Resource Efficient Large Scale ML: Plan Before You Run

Abstract

As ML on structured data becomes prevalent across enterprises, improving resource efficiency is crucial to lower costs and energy consumption. Designing systems for learning on structured data is challenging because of the large number of models. Parameters and data access patterns. We identify that current systems are bottlenecked by data movement which results in poor resource utilization and inefficient training.

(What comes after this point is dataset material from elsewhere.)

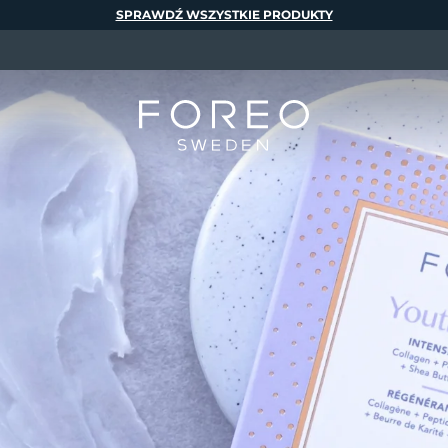
SPRAWDŹ WSZYSTKIE PRODUKTY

In this talk, I will describe our work on developing systems that plan data access ahead of time to yield drastic improvements in resource efficiency. I will first describe Marius, a system for training ML models on billion-edge graphs using a single machine. Marius is designed as an out-of-core, pipelined training system and includes new buffer-aware data orderings that minimize disk accesses. I will then describe BagPipe, a recently developed system that lowers remote data access overheads for distributed training of recommendation models while maintaining synchronous training semantics. Finally, I will discuss how our design approach can also be extended cluster-wide to improve resource utilization across ML training jobs.

Biography

Shivaram Venkataraman is an Assistant Professor in the Computer Science Department at the University of Wisconsin, Madison. His research interests are in designing systems and algorithms for large-scale data analysis and machine learning. Previously, he completed his PhD from UC Berkeley where he was advised by Ion Stoica and Mike Franklin. His work has been recognized with an NSF CAREER award, a SIGMOD Systems award, and a SACM Student Choice Professor of the Year award.